◆ **Detalles del ejercicio**
Vuelve a escribir el pasaje del relato sobre el cumpleaños de Bonelly que comienza en "A eso de las" y termina en "pública del lugar.", cambiando "trío" por "grupo".

◆ **Texto proporcionado**
##########
Para ese entonces eran muchos años. “El Macho” Bonelly cumplía 50 años y me había propuesto celebrárselo en grande. Santiago no ofrecía ningún atractivo un día de semana por la tarde, por lo que lo convidé a que nos fuéramos a celebrarlo a Guayubín, donde Pochy, un primo hermano de Leónidas Rodríguez “El Gambao”, que explotaba allí un bar llamado “Pochy Intimidades”, al que había visitado en una ocasión un sábado por la tarde y me había parecido de lo mas ameno y entretenido.

A eso de las 4 PM pasamos a recoger a “La Batira” y los tres marchamos juntos a Guayubín. Por razones tácticas habíamos dejado a “El Gambao”, pero por el camino sentí que el trío no tenía la fuerza que esperaba y me acordé que mi querido primo (ido a destiempo), “La Gura” Pichardo, había fijado residencia en Villa Vásquez junto a su nueva compañera, la directora de la escuela pública del lugar.

“La Gura” había vivido muchos años en Munich, Alemania, donde fue a estudiar filosofía y humanidades. Desde allí mandaba notas sobresalientes a los orgullosos padres, pero nada de eso era cierto. En realidad, había abandonado los estudios y se había dedicado a formar un conjunto de música típica, al parecer del agrado de los teutones, en el que hacía de director y cantante. Cuando todo fue descubierto pasó de las elegantes avenidas alemanas a las polvorientas calles de Villa Vásquez, donde lo habían confinado a administrar una finca de tomates de su padre. En Villa Vásquez duramos un buen rato preguntando su dirección. Cuando llegamos a la modesta casa, lo estuvimos llamando y tocándole bocina, pero no salía. Una voz de mujer (que debió ser la directora) por entre las persianas nos voceó que él no se encontraba.

Por algún motivo desconocido se negaba a salir, por lo que tuve que desmontarme personalmente. Me identifiqué en voz alta y salió, enorme, de entre una de las habitaciones. Nos confundimos en un abrazo y tras explicarle brevemente el motivo de mi visita partimos hacia Guayubín. Tan pronto se montó en el vehículo “forzó” el tema que lo apasionaba y al cual le había dedicado gran parte de su vida: “Los Iluminatis”, un complicado entramado de cábalas, masonería y simbolismos, cuyas creencias se reducían, en su caso, a que un grupo de los más ricos y poderosos dominaban al mundo por medio de las finanzas y la política y, según él, esta élite abandonó el planeta hace mucho tiempo y está residiendo en la luna.
##########
◆ **Información proporcionada**
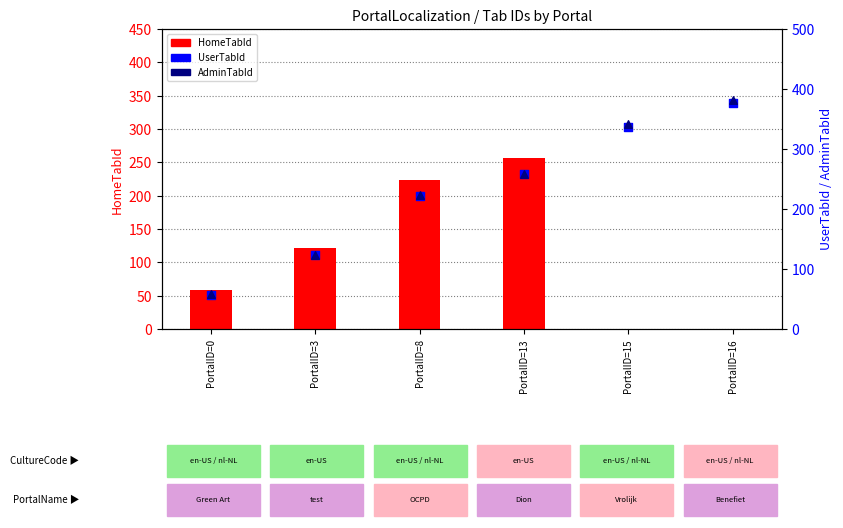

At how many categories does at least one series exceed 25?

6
##########
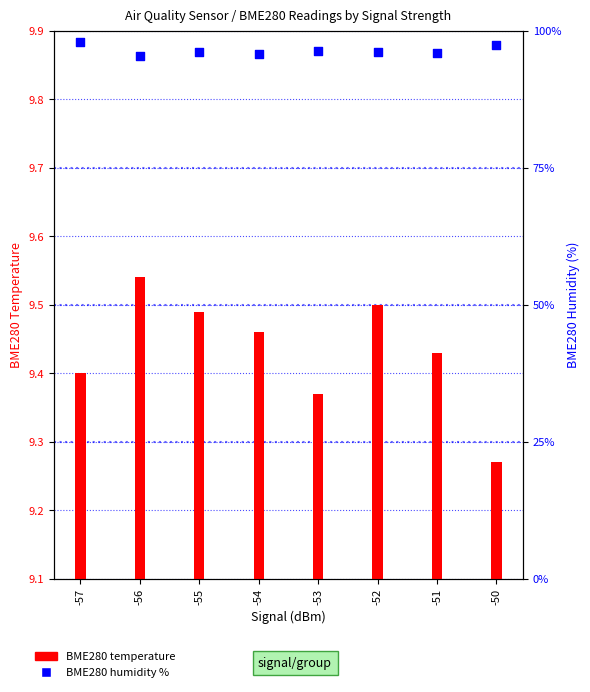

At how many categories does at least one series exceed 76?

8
##########
◆ **Solución del ejercicio**
A eso de las 4 PM pasamos a recoger a “La Batira” y los tres marchamos juntos a Guayubín. Por razones tácticas habíamos dejado a “El Gambao”, pero por el camino sentí que el grupo no tenía la fuerza que esperaba y me acordé que mi querido primo (ido a destiempo), “La Gura” Pichardo, había fijado residencia en Villa Vásquez junto a su nueva compañera, la directora de la escuela pública del lugar.